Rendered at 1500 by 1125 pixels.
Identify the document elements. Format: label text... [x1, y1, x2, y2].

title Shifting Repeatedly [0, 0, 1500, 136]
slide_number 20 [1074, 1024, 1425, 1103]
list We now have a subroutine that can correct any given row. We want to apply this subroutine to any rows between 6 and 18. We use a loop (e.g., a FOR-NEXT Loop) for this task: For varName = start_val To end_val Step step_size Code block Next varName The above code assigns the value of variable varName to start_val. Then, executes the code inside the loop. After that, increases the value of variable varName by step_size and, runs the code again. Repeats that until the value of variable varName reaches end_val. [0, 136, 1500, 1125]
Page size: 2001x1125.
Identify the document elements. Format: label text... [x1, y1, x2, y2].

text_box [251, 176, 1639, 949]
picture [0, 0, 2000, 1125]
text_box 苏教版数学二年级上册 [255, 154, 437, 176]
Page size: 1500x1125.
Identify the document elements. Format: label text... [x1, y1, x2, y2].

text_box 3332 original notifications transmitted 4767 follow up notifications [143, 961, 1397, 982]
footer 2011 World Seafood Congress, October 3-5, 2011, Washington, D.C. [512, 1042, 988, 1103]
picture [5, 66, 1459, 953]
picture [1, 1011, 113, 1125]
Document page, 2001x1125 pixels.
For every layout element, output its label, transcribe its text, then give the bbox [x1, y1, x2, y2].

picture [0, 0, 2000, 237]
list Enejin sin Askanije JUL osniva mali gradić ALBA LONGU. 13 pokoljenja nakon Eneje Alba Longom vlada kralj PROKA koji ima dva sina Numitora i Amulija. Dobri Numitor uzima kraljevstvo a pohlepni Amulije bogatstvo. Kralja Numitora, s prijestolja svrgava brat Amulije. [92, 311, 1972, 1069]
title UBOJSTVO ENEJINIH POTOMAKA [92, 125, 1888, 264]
============
— Problem requirements —
When a line in the material includes the word "pixels", copy it out.

— Written reply —
Rendered at 1500 by 1125 pixels.
Document page, 2001x1125 pixels.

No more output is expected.